By Gaby Dufresne-Cyr, CBT
Many people confuse lure with reinforcement training. The confusion might come from the fact that both techniques use food to train animal behaviours. My goal this week is to shed light and expose the differences between the two.
Lure training is a technique by which food, a toy, or any desirable object is used to model the dog into the desired behaviour. the lure is then given to the animal as a reward. When you move a cookie or ball over your dog's head and he sits, you have lured your dog into a sit position. The trainer then gives the dog the cookie or toy. The process is then repeated until the behaviour occurs frequently.
Here's the thing. If you don't remove the lure at the right time, the trainer and behaviour become dependant on the lure. In other words, no food, no behaviour. Plus, if you work in an environment rich with stimuli, the value of the lure decreases tremendously which in turn increases undesirable behaviours. This is definitely not a win-win situation.
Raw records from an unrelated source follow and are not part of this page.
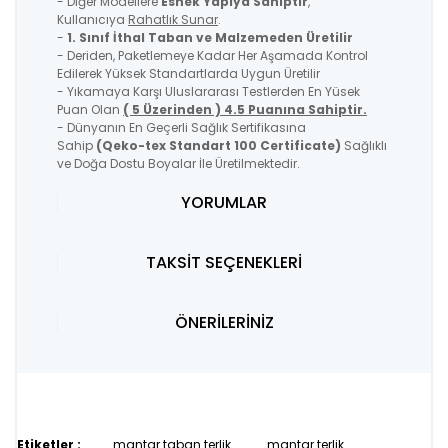
- Diğer Modellere
Esnek Yapıya Sahiptir
,
Kullanıcıya
Rahatlık Sunar
.
-
1. Sınıf İthal Taban ve Malzemeden Üretilir
- Deriden, Paketlemeye Kadar Her Aşamada Kontrol
Edilerek Yüksek Standartlarda Uygun Üretilir
- Yıkamaya Karşı Uluslararası Testlerden En Yüsek
Puan Olan
( 5 Üzerinden ) 4.5 Puanına Sahiptir.
- Dünyanın En Geçerli Sağlık Sertifikasına
Sahip
(Qeko-tex Standart 100 Certificate)
Sağlıklı
ve Doğa Dostu Boyalar İle Üretilmektedir.
YORUMLAR
TAKSİT SEÇENEKLERİ
ÖNERİLERİNİZ
Etiketler :
mantar taban terlik
mantar terlik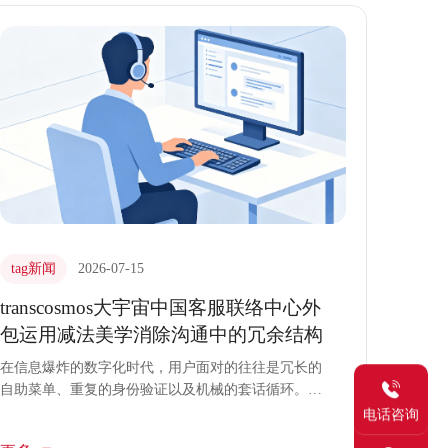
长曲线。
tag新闻
2026-07-15
transcosmos大宇宙中国客服联络中心外
包运用减法美学消除沟通中的冗余结构
在信息爆炸的数字化时代，用户面对的往往是冗长的
自助菜单、重复的身份验证以及机械的套话循环。这
种充满噪音的沟通结构不仅消耗用户的耐心，更在无
电话咨询
形中侵蚀着品牌信誉。transcosmos大宇宙中国深谙此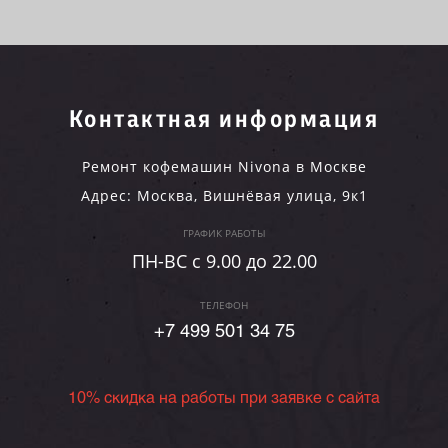
Контактная информация
Ремонт кофемашин Nivona в Москве
Адрес:
Москва
,
Вишнёвая улица, 9к1
ГРАФИК РАБОТЫ
ПН-ВC c 9.00 до 22.00
ТЕЛЕФОН
+7 499 501 34 75
10% скидка на работы при заявке с сайта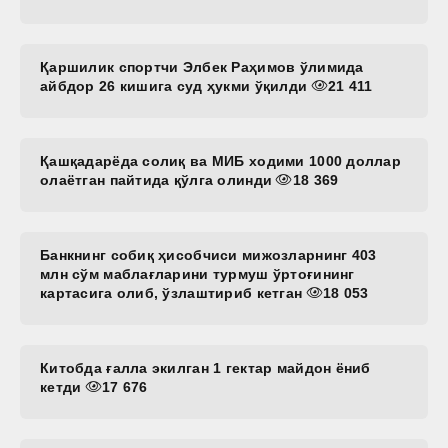
Қаршилик спортчи Элбек Раҳимов ўлимида
айбдор 26 кишига суд ҳукми ўқилди
21 411
Қашқадарёда солиқ ва МИБ ходими 1000 доллар
олаётган пайтида қўлга олинди
18 369
Банкнинг собиқ ҳисобчиси мижозларнинг 403
млн сўм маблағларини турмуш ўртоғининг
картасига олиб, ўзлаштириб кетган
18 053
Китобда ғалла экилган 1 гектар майдон ёниб
кетди
17 676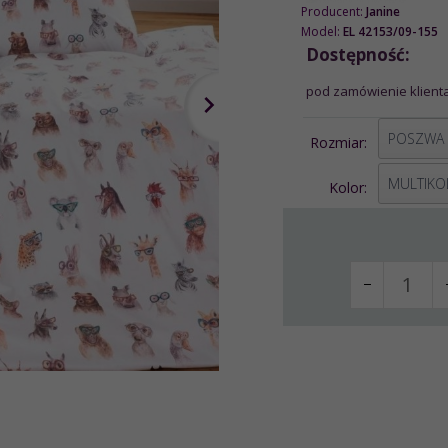
Producent:
Janine
Model:
EL 42153/09-155
Dostępność:
pod zamówienie klienta
options[1]
Rozmiar:
options[2]
MULTIKO
Kolor: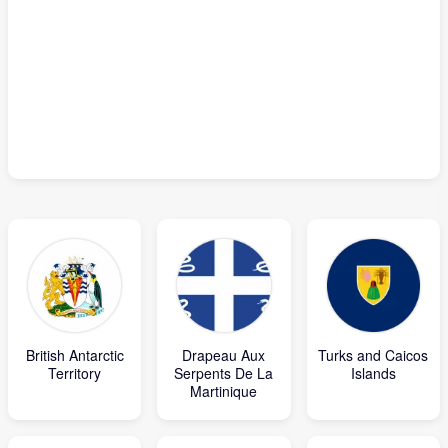
British Antarctic
Drapeau Aux
Turks and Caicos
Territory
Serpents De La
Islands
Martinique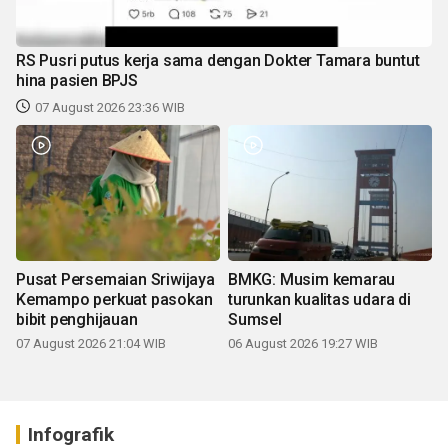
RS Pusri putus kerja sama dengan Dokter Tamara buntut
hina pasien BPJS
07 August 2026 23:36 WIB
Pusat Persemaian Sriwijaya
BMKG: Musim kemarau
Kemampo perkuat pasokan
turunkan kualitas udara di
bibit penghijauan
Sumsel
07 August 2026 21:04 WIB
06 August 2026 19:27 WIB
Infografik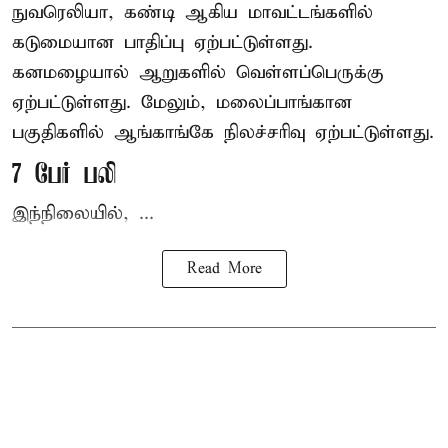
நுவரெலியா, கண்டி ஆகிய மாவட்டங்களில்
கடுமையான பாதிப்பு ஏற்பட்டுள்ளது.
கனமழையால் ஆறுகளில் வெள்ளப்பெருக்கு
ஏற்பட்டுள்ளது. மேலும், மலைப்பாங்கான
பகுதிகளில் ஆங்காங்கே நிலச்சரிவு ஏற்பட்டுள்ளது.
7 பேர் பலி
இந்நிலையில், ...
Read More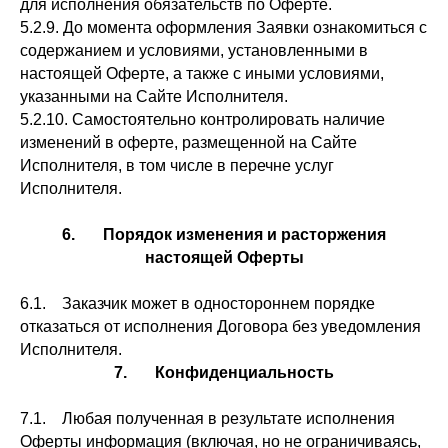
для исполнения обязательств по Оферте.
5.2.9. До момента оформления Заявки ознакомиться с
содержанием и условиями, установленными в
настоящей Оферте, а также с иными условиями,
указанными на Сайте Исполнителя.
5.2.10. Самостоятельно контролировать наличие
изменений в оферте, размещенной на Сайте
Исполнителя, в том числе в перечне услуг
Исполнителя.
6. Порядок изменения и расторжения
настоящей Оферты
6.1. Заказчик может в одностороннем порядке
отказаться от исполнения Договора без уведомления
Исполнителя.
7. Конфиденциальность
7.1. Любая полученная в результате исполнения
Оферты информация (включая, но не ограничиваясь,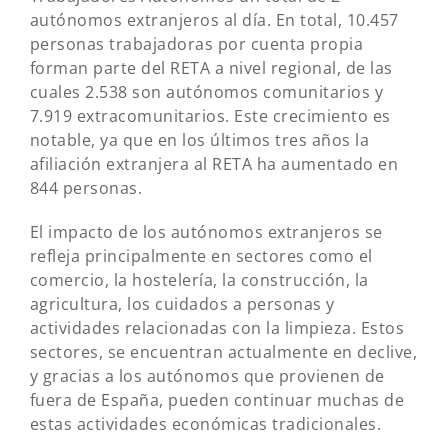
autónomos extranjeros al día. En total, 10.457
personas trabajadoras por cuenta propia
forman parte del RETA a nivel regional, de las
cuales 2.538 son autónomos comunitarios y
7.919 extracomunitarios. Este crecimiento es
notable, ya que en los últimos tres años la
afiliación extranjera al RETA ha aumentado en
844 personas.
El impacto de los autónomos extranjeros se
refleja principalmente en sectores como el
comercio, la hostelería, la construcción, la
agricultura, los cuidados a personas y
actividades relacionadas con la limpieza. Estos
sectores, se encuentran actualmente en declive,
y gracias a los autónomos que provienen de
fuera de España, pueden continuar muchas de
estas actividades económicas tradicionales.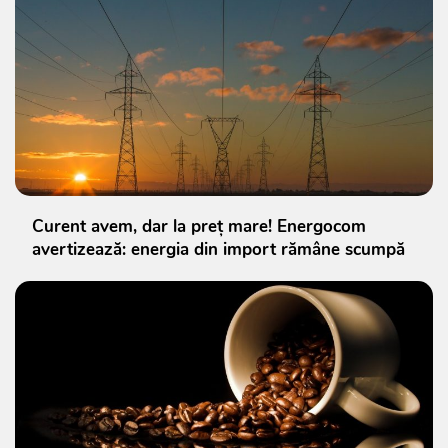
Curent avem, dar la preț mare! Energocom
avertizează: energia din import rămâne scumpă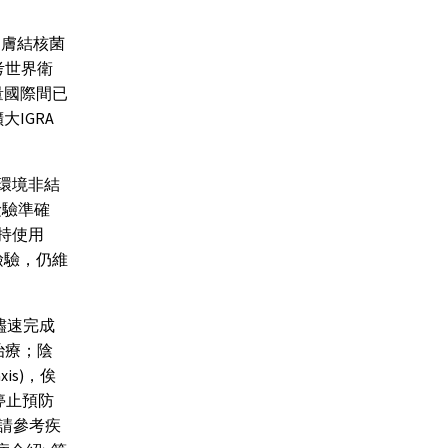
皮膚結核菌
參考世界衛
量國際間已
大IGRA
因環境非結
升檢驗準確
維持使用
檢驗，仍維
儘速完成
治療；陰
is)，俟
停止預防
，請參考疾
Here's an example. You use a treat to teach your dog to sit. In your house, the dog performs the behaviour perfectly. One day, you decide to go to the park and let your dog play with his friends. After a few minutes, Fido gets a little excited so you call him over. You ask him to sit, but Fido has his own agenda and refuses to listen. You pull out a treat, dangle it in his face and ask again. Still, Fido refuses to cooperate. The reason Fido doesn't want to listen is that playtime with his friend is way more rewarding than the treat you have to offer.
With lure training, dogs don't really learn behaviour, they simply follow food or toys. Consequently, when rewards of better importance, like playing with friends, become available, the lure loses its reinforcement power. Plus, the lure is used to teach multiple behaviours that confuse dogs even more. Dogs don't know if the lure (food, toy, touch) is the signal to do the behaviour or is the reward. Add insult to injury, sometimes the lure is used as both. Are you confused? If so, you now know how lure trained dogs feel.
With social-cognitive and reinforcement-based training, dogs learn that sit makes treats appear. Thus, by trial and error, treats will appear if dogs sit or won't appear if they don't sit. Again, luring doesn't teach dogs what to do because in the absence of the lure dogs won't perform the behaviour. Plus, when other more interesting things occur in the environment, the lure loses its power. Consequently, lure trainers get stuck in this habit and cannot break away from it.
If you put those lures aside and let dogs think things through for a moment, you'll be greatly surprised with what they can and do learn. Dogs have the capacity to think, we simply need to trust their cognitive abilities. In summary, a lure is a modelling tool, not a reward. Try it out and tell us what happened when you used a lure to train a behaviour versus reward.